How Natural is “Natural?”

Natural foods have been more popular in the previous decade or so. It was simple at first since this tendency was not profitable. As the industry has expanded, one must consider how natural some of this natural things really is.

When food is no longer in its original condition and has been treated as little as possible, it’s almost guaranteed that it contains additives I’d prefer not have in my meals or that of my birds. These ingredients are used to preserve, thicken, color, sweeten, enhance, or change the taste. The majority of them are synthetic, and an increasing number of individuals are becoming sensitive to them.

Animal studies suggest that sodium benzoate, sulfites, and sulfur dioxide, among other things, induce allergies, arrhythmia, itching, headaches, and hyperactivity. MSG (monosodium glutamate), artificial food colorings and flavorings, and artificial food colorings and flavorings may induce allergic responses, as well as brain and retinal (eye) damage.

Both BHA and BHT may cause skin and respiratory issues, as well as reduce vitamin K absorption. I’m not even going to go into the colorings, which may induce allergic responses, thyroid cancers, and hormone alterations, among other things. I could go on and on about this.

As a result, we are reading product labels more carefully and looking for ‘natural’ components. This is where things become complicated, since there are natural and modified natural, as well as synthetic natural or biotechnologically generated substances and additions. I believe I understand what natural implies, but what does “modified, synthetic, biotechological natural ingredients” imply?

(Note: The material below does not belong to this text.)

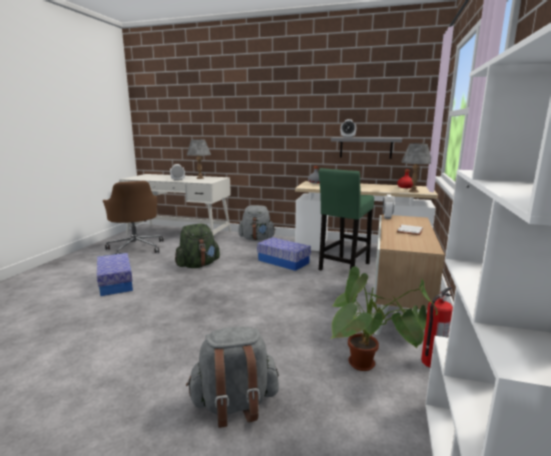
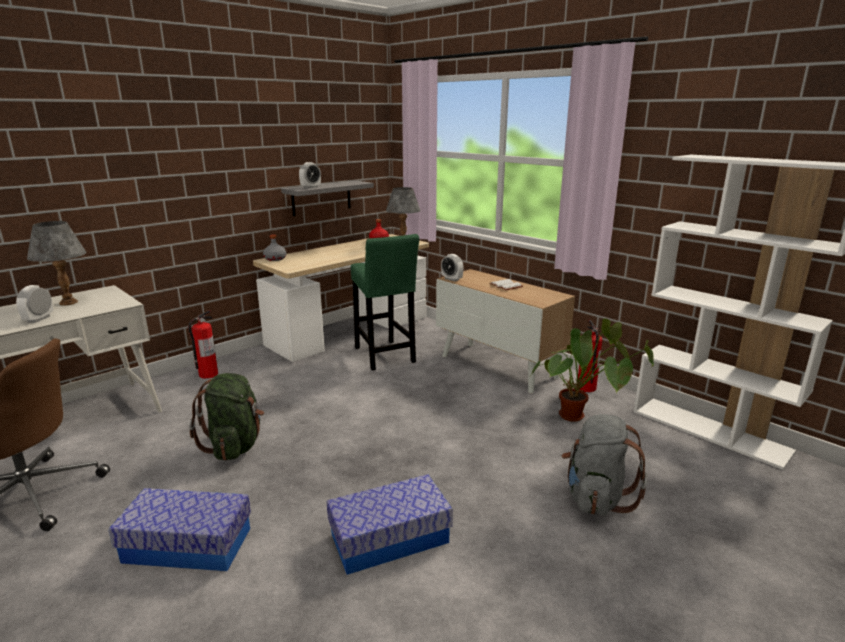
camera: 60 degrees left, 5 degrees up
(257, 239) = (208, 374): grey backpack -> fire extinguisher
(283, 261) = (319, 382): storage box -> storage box (390, 538)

As an example, consider the added tastes in many dishes. Natural taste is often a flavor that has been created in a food science facility. Natural does not imply that anything is natural; it just indicates that it tastes natural. If you want genuine vanilla rather than synthetic taste, search for a label that reads vanilla extract rather than natural vanilla flavor.

Ascorbic acid is often referred to as vitamin C. So, why are rosehips added to ascorbic acid? Because it is a synthetically created component of vitamin C, it is not natural and does not contain the whole vitamin. Ascorbic acid has been found in studies to aid but not totally repair scurvy, which needs natural vitamin C in the form of oranges, for example.

Soy bean products are called natural healthy foods, despite the fact that they are so processed that there is little natural remaining. That’s a good thing in this situation, since natural poisons or “anti-nutrients” are abundant in soy beans in their normal condition. So why do we want to eat something that must be processed to death before it can be consumed?

Sucrose is a true natural food. Isn’t it true that we don’t want sugar in our birds’ food? However, sucrose, even organic sucrose, is present in many bird meals. Yes, it’s natural. It’s regular table sugar made from the “juice” of sugarcane, sugar beets, or sugar maple sap.

All of this may be incredibly annoying at times. We have a duty to become educated consumers rather than just believing what we read. Three years ago, I had no idea that vitamin K1 is really beneficial in a variety of ways and that vitamin K3 is quite hazardous. It might be inconvenient at times, but it is also beneficial to know what we consume and feed our favorite birds.